The only thing that has kept me from losing air completely, the only thing that moves the other foot in the moments of today forward, is The Central Trend.
For the past four years, The Central Trend and everything it encompasses—the newspaper itself, the people, the room—has, in a way, saved me. Writing for this newspaper, meeting all the people who have become like family, and spending almost 1,000 days in the sanctuary of Room 139 (yes, I did actually do the math) has, in some way or another, grounded me.
Because in a world of constant change, and, more specifically my world of never-ending nostalgia, TCT has always been a constant.
Whether it’s the sometimes four stories I post a week keeping me busy and looking ahead, the room I somehow always find myself in despite only having a spare minute between classes, or—and perhaps this is the most important one—the people I have met through this class, The Central Trend and all it encompasses have given me its all.
Most importantly, it has given me stability. At my lowest lows and my highest highs, TCT has been there; the powerhouse staff of eight girls from my sophomore year has been there, the garage sale chairs have been there, the bald man sitting at his desk has been there, and the work of all those articles has been there.
Whether or not I was there, TCT was. More often than not, I was stuck in some stupid memory years ago, but TCT never judged, for it was the one thing pushing me forward, even when I was reluctant.
I’ll never be able to properly thank sophomore year staff, the three editors I wrote my college essay about, last year’s co-editors and close friends, the bald man who is always checking in, and Lynlee Derrick, especially, for everything.

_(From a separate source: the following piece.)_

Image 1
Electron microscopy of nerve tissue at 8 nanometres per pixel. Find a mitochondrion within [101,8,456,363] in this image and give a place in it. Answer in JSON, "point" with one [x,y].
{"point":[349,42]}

For now, though, I am attempting to offer just a couple hundred words of gratitude to TCT in this column. Thank you, in simplest terms, for allowing me to pursue a passion, for grounding me, for never judging my inability to just be in the moment, and for giving me hope for a future in which I write for a living. Because while I’ll probably always have one foot in the past, it is because of The Central Trend that I am able to push forward—even when I’d rather not.